**Testo riportato**

LA PREFAZIONE DEL SINDACO DI CAREZZANO ALLA PUBBLICAZIONE SU SEXTO CANEGALLO
Per noi, che l'abbiamo conosciuto nel suo periodo carezzanese, il ricordare Sexto Canegallo è innanzi tutto ritornare con la memoria ad una società molto diversa dall'attuale e ad un personaggio a sua volta completamente estraneo a quel contesto sociale.
La società era quella contadina e artigianale legata all'agricoltura di allora, lui invece veniva da esperienze di vita artistica svoltasi anche all'estero.
Innanzi tutto la sua figura: snello, elegante, perennemente vestito di scuro, con l'immancabile "borsalino", ed il tutto con un portamento signorile che lo faceva persino sembrare più alto di quanto poi fosse in realtà.
In secondo luogo la sua educata gentilezza: il saluto con l'accentuato tocco di cappello, il leggero inchinarsi se si trattava di signore, il "buongiorno" elargito con il più sincero dei sorrisi.
Nel rapporto colloquiale, poi, evidenziava la sua capacità di porsi come attento e curioso ascoltatore, a volte intercalando con qualche battuta o simpatica osservazione, ma, comunque, sempre riservato e maiprotagonista.

**Righe estratte**
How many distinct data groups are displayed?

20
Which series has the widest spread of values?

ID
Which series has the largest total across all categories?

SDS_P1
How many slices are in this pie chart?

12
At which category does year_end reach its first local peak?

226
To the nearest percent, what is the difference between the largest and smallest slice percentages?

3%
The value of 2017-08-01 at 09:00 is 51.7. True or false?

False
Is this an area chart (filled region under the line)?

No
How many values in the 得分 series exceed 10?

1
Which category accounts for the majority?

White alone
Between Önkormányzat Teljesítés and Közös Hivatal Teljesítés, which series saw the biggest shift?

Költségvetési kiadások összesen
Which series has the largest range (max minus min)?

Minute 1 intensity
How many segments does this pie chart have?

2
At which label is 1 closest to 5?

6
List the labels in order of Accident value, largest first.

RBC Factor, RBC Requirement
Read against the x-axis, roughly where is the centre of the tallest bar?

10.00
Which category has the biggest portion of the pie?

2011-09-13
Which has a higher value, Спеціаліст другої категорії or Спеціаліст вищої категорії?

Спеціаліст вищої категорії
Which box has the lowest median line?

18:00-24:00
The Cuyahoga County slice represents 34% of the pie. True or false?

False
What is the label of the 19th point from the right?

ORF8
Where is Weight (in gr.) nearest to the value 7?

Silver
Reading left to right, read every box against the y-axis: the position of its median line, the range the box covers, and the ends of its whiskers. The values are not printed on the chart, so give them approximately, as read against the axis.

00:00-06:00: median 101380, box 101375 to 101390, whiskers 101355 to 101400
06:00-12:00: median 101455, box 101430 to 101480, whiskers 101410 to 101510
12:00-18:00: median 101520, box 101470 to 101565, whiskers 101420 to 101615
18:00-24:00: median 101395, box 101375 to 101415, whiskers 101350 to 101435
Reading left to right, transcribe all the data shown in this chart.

**Domande e compiti**
[1] Rispondi a queste domande sulla prefazione su Sexto Canegallo:
(a) Come era vestito di solito Sexto Canegallo?
(b) Com'era la società di Carezzano a quel tempo?
(c) Che cosa faceva nel salutare quando si trattava di signore?
[2] Riporta senza cambiare nulla il passo della prefazione su Sexto Canegallo che si apre con le parole "LA PREFAZIONE DEL" e si chiude con "quel contesto sociale.".
Le righe non servono a nulla in questo lavoro.

**Soluzioni in ordine**
[1]
(a) Sempre di scuro, con l'immancabile "borsalino".
(b) Era la società contadina e artigianale legata all'agricoltura di allora.
(c) Si inchinava leggermente.

[2]
LA PREFAZIONE DEL SINDACO DI CAREZZANO ALLA PUBBLICAZIONE SU SEXTO CANEGALLO
Per noi, che l'abbiamo conosciuto nel suo periodo carezzanese, il ricordare Sexto Canegallo è innanzi tutto ritornare con la memoria ad una società molto diversa dall'attuale e ad un personaggio a sua volta completamente estraneo a quel contesto sociale.